__DATA EXTRACT__:

--------------------------------

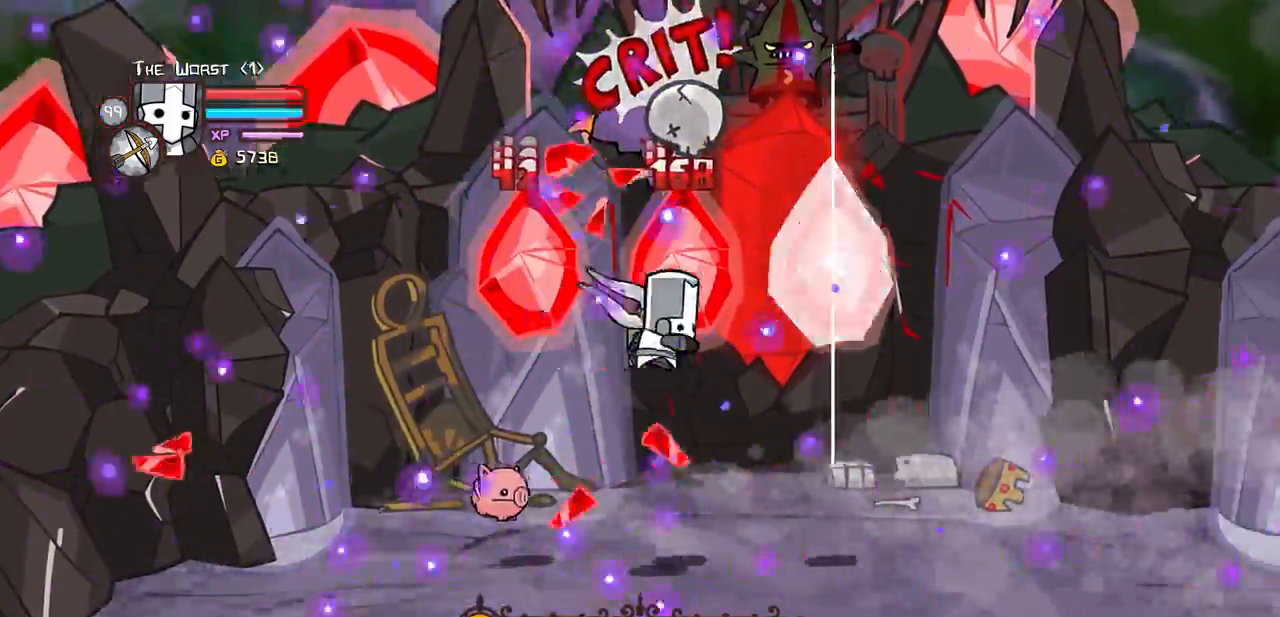
{"keys": [], "events": [[67, "light", "up"], [250, "heavy", "up"], [333, "heavy", "down"], [350, "right", "up"], [483, "heavy", "up"]]}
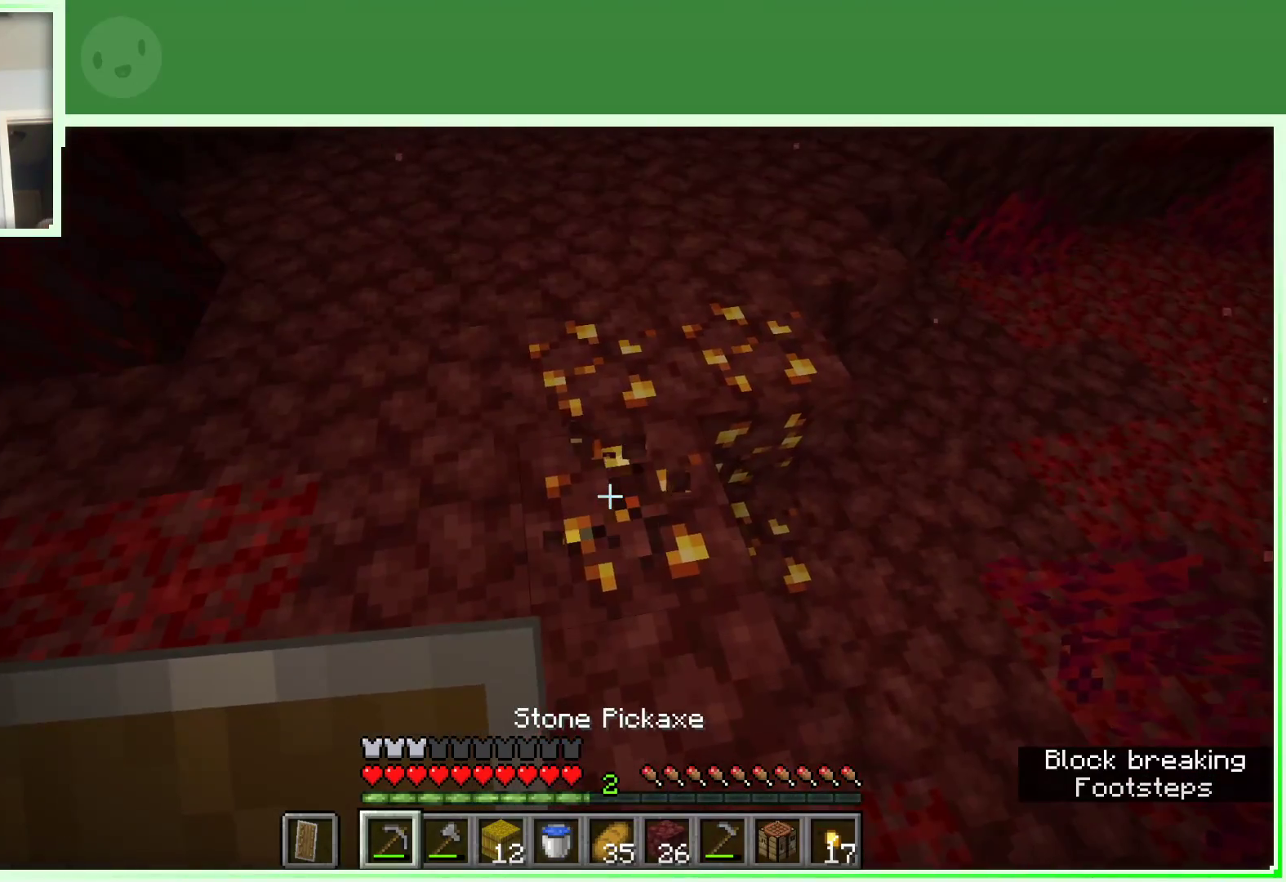
Gameplay with keyboard and mouse; each line is a JSON object with the keys and mouse buttons held at the frame after it. "events" lists presses ("down") and releases ("up") of "a", "d", "s", "space", "w", "mouse_left" and "mouse_right" between this image and that frame as [ms after this image, input, new state], when the widget could be followed in between. "mouse_left", "mouse_right" = the "left", "right" buttons of the "mouse" list. No other keys are recorded. Fast repeated clicks can show as one long hold. Not read: mouse_move.
{"keys": [], "mouse": ["left"], "events": []}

--------------------------------

Counting only lines that contain the string "down", how many are there in the data above? Give the number alone.

__SOLUTION TO THIS EXERCISE__:
2